The headmaster acted as Third Umpire: “We are persuaded that a name change for Clive House is the right step for the school. Making explicit our revulsion at the actions of historical figures is one way, amongst many, of reinforcing the message that racism has no place in our school or society. By renaming Clive House (after the war poet Wilfred Owen), we believe that we will be contributing, in a small but useful way, to recognizing and redressing some of the injustices inflicted on ethnic minority communities and their predecessors.”

Dark secrets

Unauthorized political biographies are hardly ever good news in England because authors tend to put the boot into their subjects. Tom Bower’s Boris Johnson: The Gambler is unsparing about the prime minister’s personal life. Lord Michael Ashcroft, former treasurer and deputy chairman of the Conservative Party, co-authored Call Me Dave: The Unauthorised Biography of David Cameron, which was not very flattering to the former PM.

The contents of Ashcroft’s new biography, Going for Broke: The Rise Of Rishi Sunak, the first on the chancellor of the exchequer, remain under embargo until November 12 but the advance publicity says: “Michael Ashcroft’s new book charts Sunak’s ascent from his parents’ Southampton pharmacy to the University of Oxford, the City of London, Silicon Valley — and the top of British politics.
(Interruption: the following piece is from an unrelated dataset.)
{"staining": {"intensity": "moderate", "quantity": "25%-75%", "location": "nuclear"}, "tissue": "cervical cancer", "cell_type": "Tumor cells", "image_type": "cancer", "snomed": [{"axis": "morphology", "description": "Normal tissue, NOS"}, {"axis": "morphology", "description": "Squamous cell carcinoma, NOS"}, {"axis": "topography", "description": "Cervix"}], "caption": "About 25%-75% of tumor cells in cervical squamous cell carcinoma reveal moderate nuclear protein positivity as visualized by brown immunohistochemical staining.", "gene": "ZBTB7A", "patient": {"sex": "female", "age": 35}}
“It is the tale of a super-bright and hard-grafting son of immigrant parents who marries an Indian heiress and makes a fortune of his own; a polished urban southerner who wins over the voters of rural North Yorkshire — and a cautious, fiscally conservative financier who becomes the biggest-spending Chancellor in history.” A friend who covers politics for a national newspaper tells me: “Ashcroft tends to bring out a biography a year of someone interesting. Rishi is talked of as a future prime minister but who is Rishi? He is seen as squeaky clean but we don’t know a lot about him.”

Prized possession

Opinion is divided on whether Joseph Mallord William Turner or John Constable was Britain’s greatest landscape artist. Anyway, a new exhibition, Turner’s Modern World, opened this week at Tate Britain. It comes as a surprise to learn that although Turner never actually visited India, he did four watercolours with Indian settings based on descriptions by eyewitnesses. Two of these have been included among the 160 paintings in the exhibition. They are The Fortress of Seringapatam, from the Cullaly Deedy Gate and The Siege of Seringapatam. The latter belongs to the Tate but the former is on loan from one-time Calcutta boy, Nirmalya Kumar, who has one of the finest private collections of the Bengal School. Kumar was with the London Business School and is now Professor of Marketing at Singapore Management University.
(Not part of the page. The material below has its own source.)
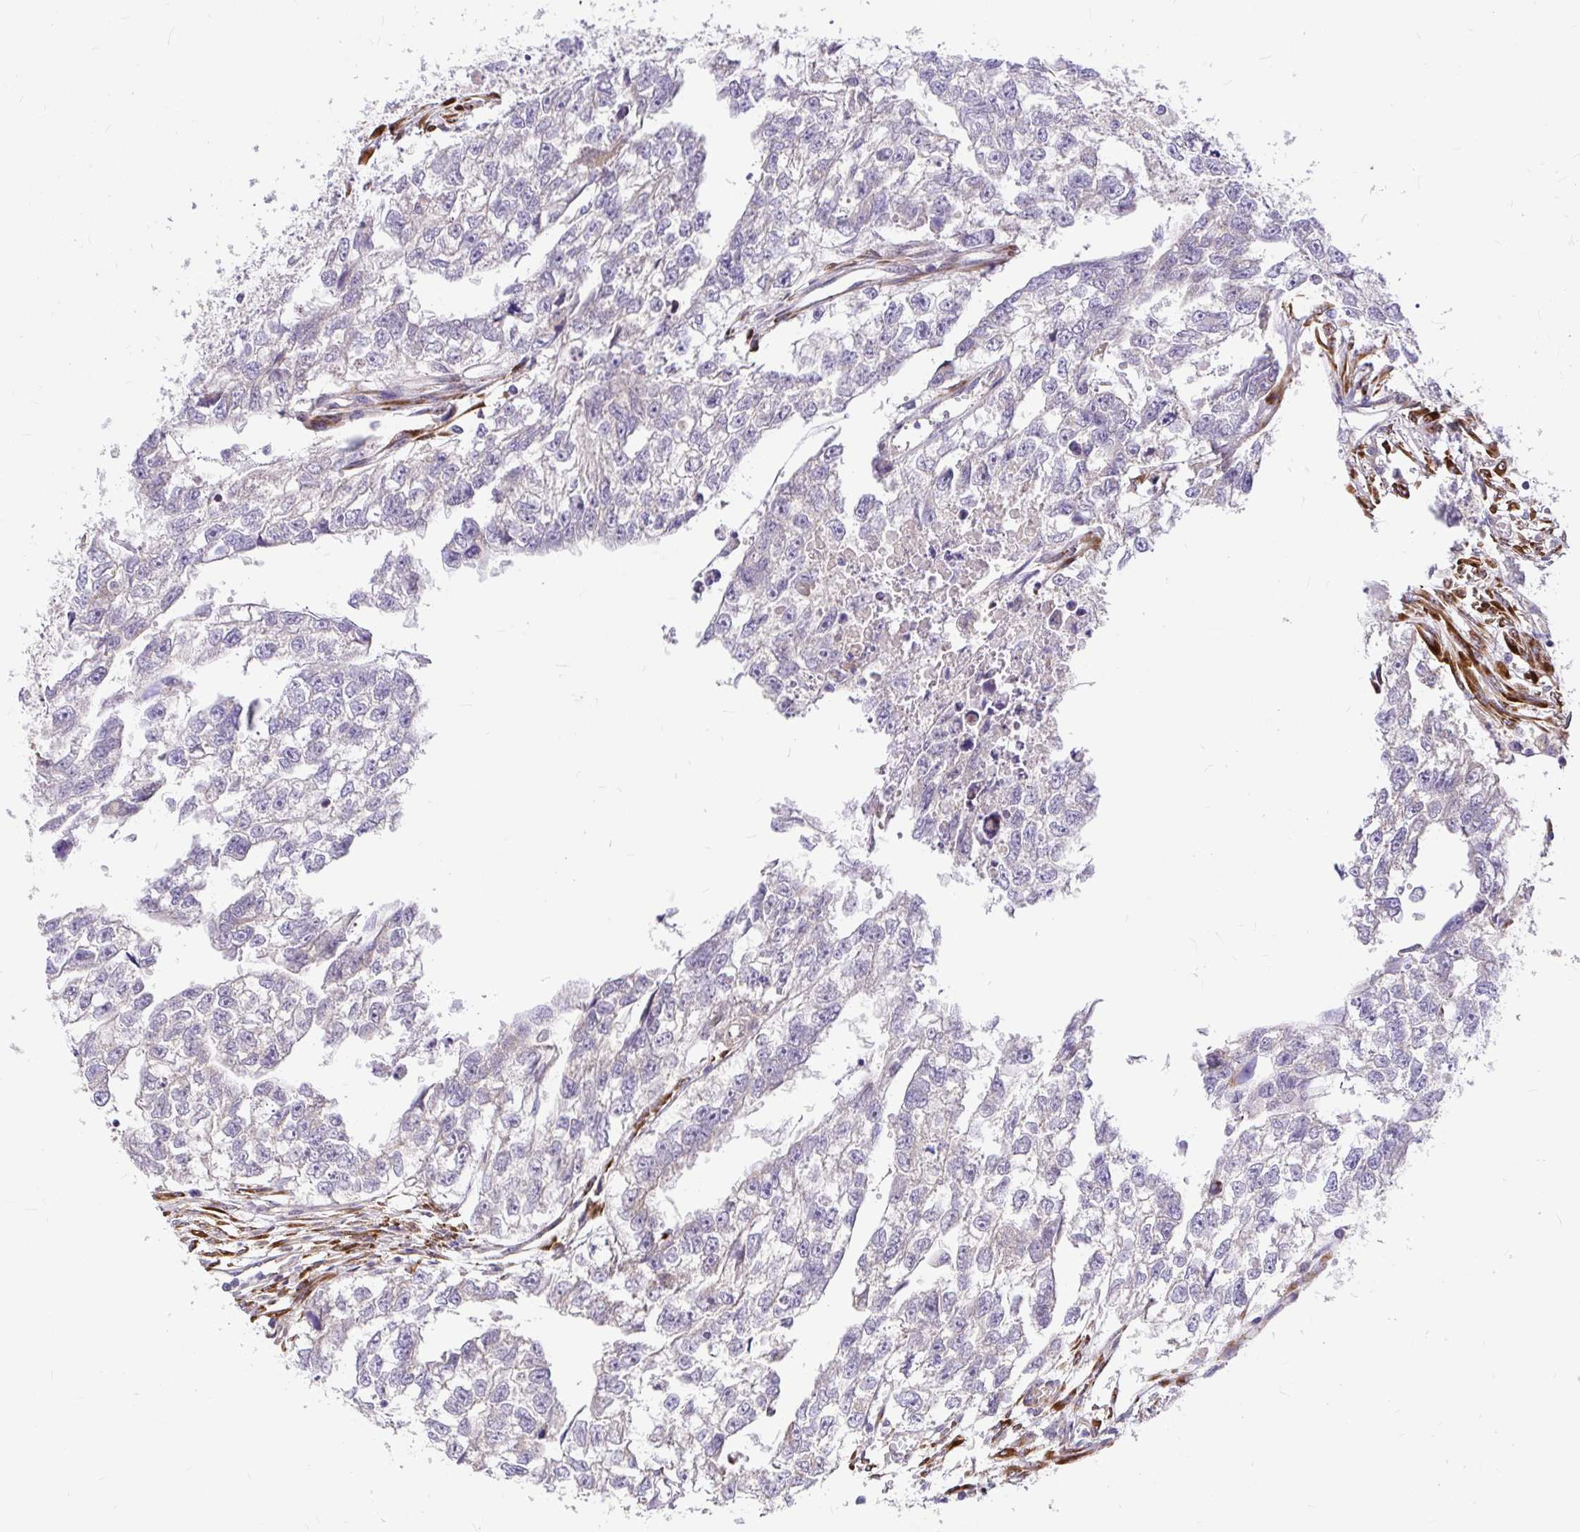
{"staining": {"intensity": "negative", "quantity": "none", "location": "none"}, "tissue": "testis cancer", "cell_type": "Tumor cells", "image_type": "cancer", "snomed": [{"axis": "morphology", "description": "Carcinoma, Embryonal, NOS"}, {"axis": "morphology", "description": "Teratoma, malignant, NOS"}, {"axis": "topography", "description": "Testis"}], "caption": "This is an immunohistochemistry (IHC) histopathology image of human testis cancer. There is no staining in tumor cells.", "gene": "GABBR2", "patient": {"sex": "male", "age": 44}}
“I acquired it from Sotheby’s New York in 2014,” he said. “After I acquired [it] I took it for examination to the Tate and showed it to David Brown, the Turner expert there. Around 1800 when Turned painted these, paintings of India were rather popular as Thomas and William Daniell had very successfully published their set of 144 aquatints on India called ‘Oriental Scenery’. Besides, the empire was starting to consolidate.”
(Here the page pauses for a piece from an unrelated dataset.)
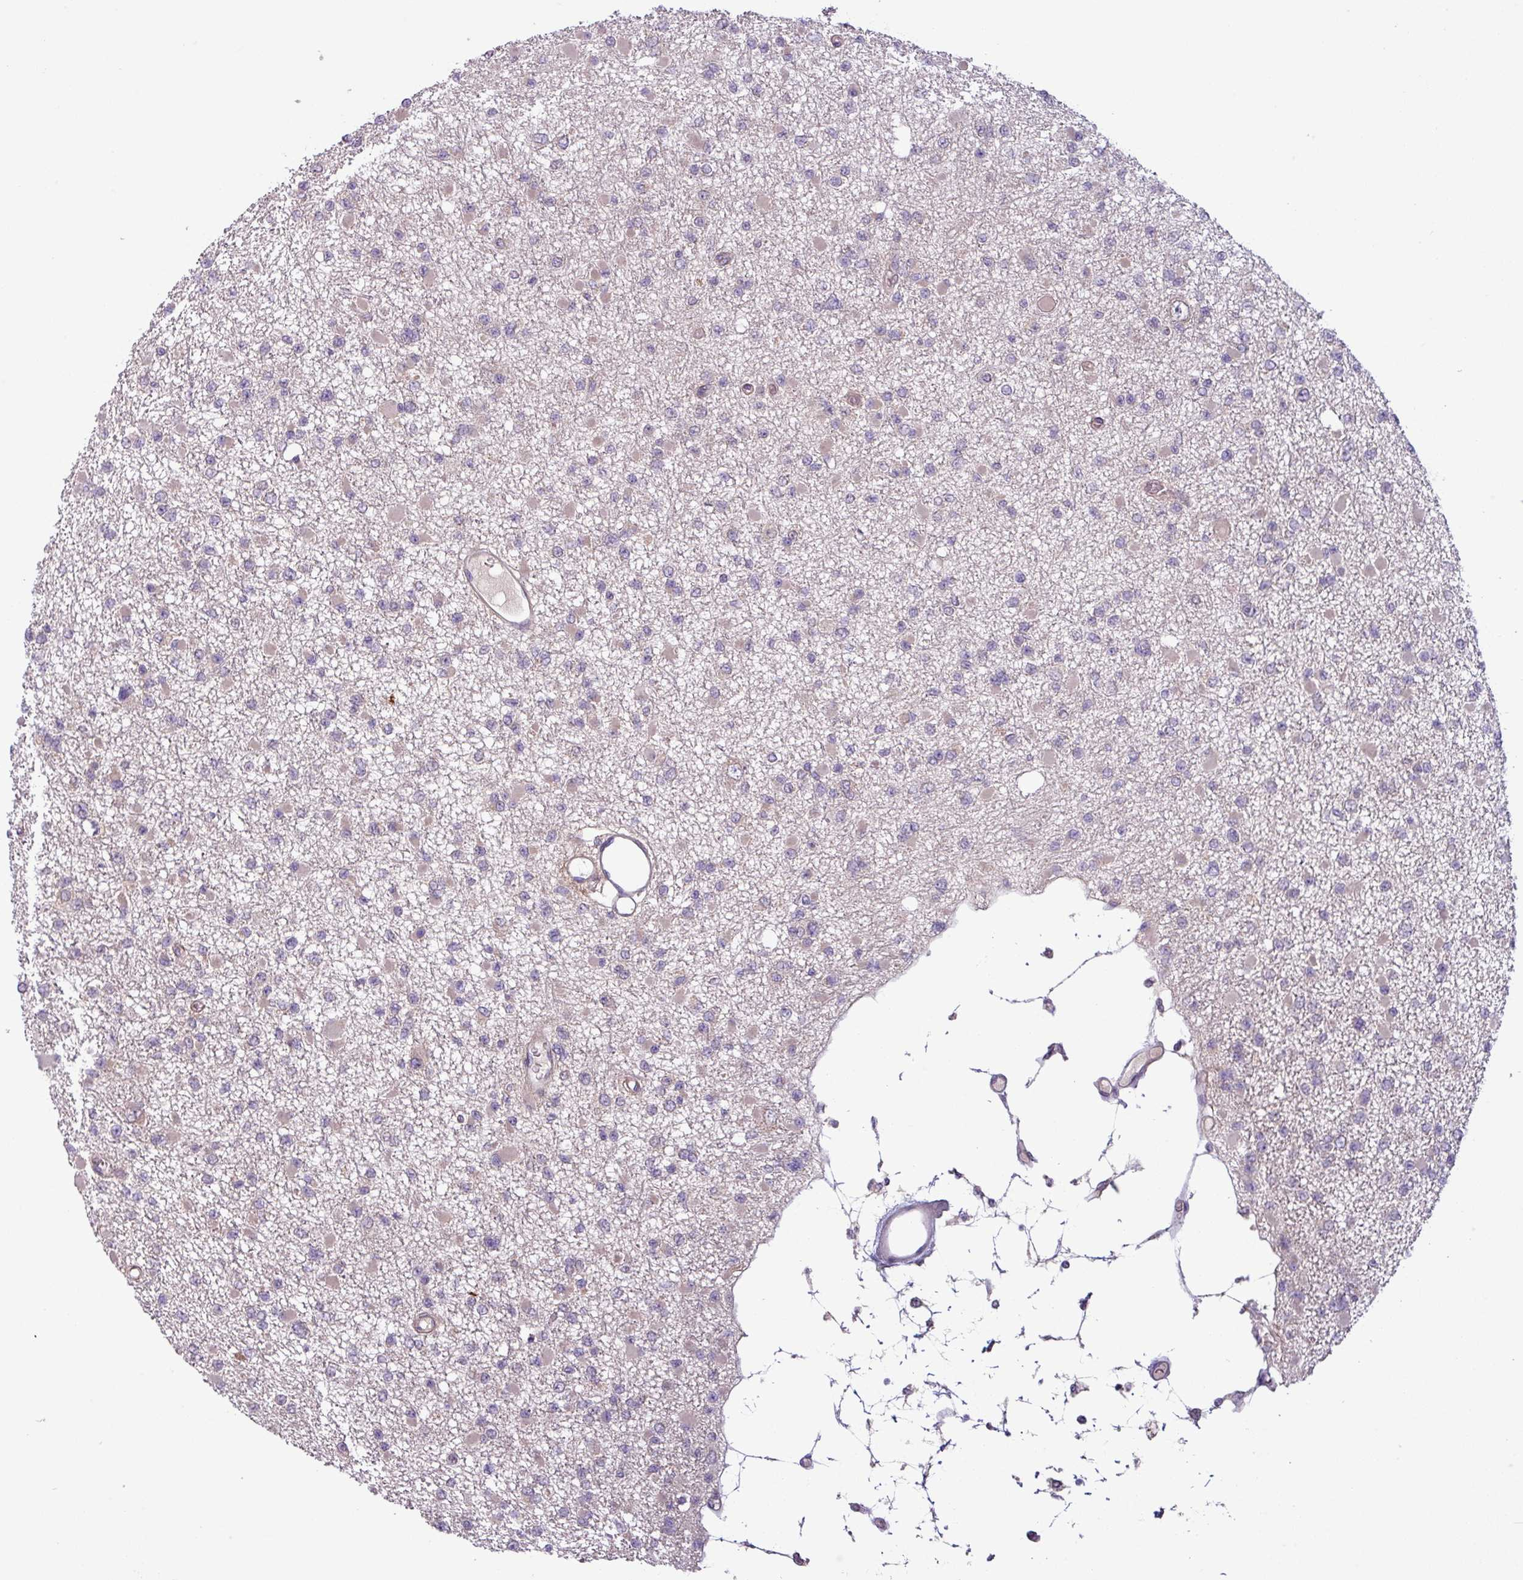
{"staining": {"intensity": "weak", "quantity": "<25%", "location": "cytoplasmic/membranous"}, "tissue": "glioma", "cell_type": "Tumor cells", "image_type": "cancer", "snomed": [{"axis": "morphology", "description": "Glioma, malignant, Low grade"}, {"axis": "topography", "description": "Brain"}], "caption": "Immunohistochemical staining of human glioma demonstrates no significant positivity in tumor cells.", "gene": "C20orf27", "patient": {"sex": "female", "age": 22}}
Kumar explained that over the decades Turner’s four Indian paintings “were mistakenly attributed to William Daniell (1769-1837). Only in the mid-1980s, when one was offered for sale at Christies, were they recognized as Turner originals.”

Reign on

Bhasha Mukherjee’s reign as Miss England has been extended because of the pandemic. Mukherjee, who thus becomes the longest-serving Miss England, has been working tirelessly on Covid-19 duties at Boston Pilgrim Hospital and Derby Royal Hospital. She says: “It’s hard to celebrate when you’re seeing Covid numbers rising in your hospital. We are right next to Nottingham which has the highest rate in the country so we have staff and patients coming between us and the hub of the virus.”

Footnote

Sir Geoffrey Boycott, 80, has not taken kindly to being dropped by the BBC as a cricket commentator after 14 years. He appeared to have Isa Guha in mind when he told a national newspaper: “They have sacrificed quality for equality. It is now all about political correctness, about gender and race. When you work for them you are wary and frightened of saying anything. It is a minefield out there and that is sad.” Incidentally, Boycott is auctioning off much of his cricket memorabilia.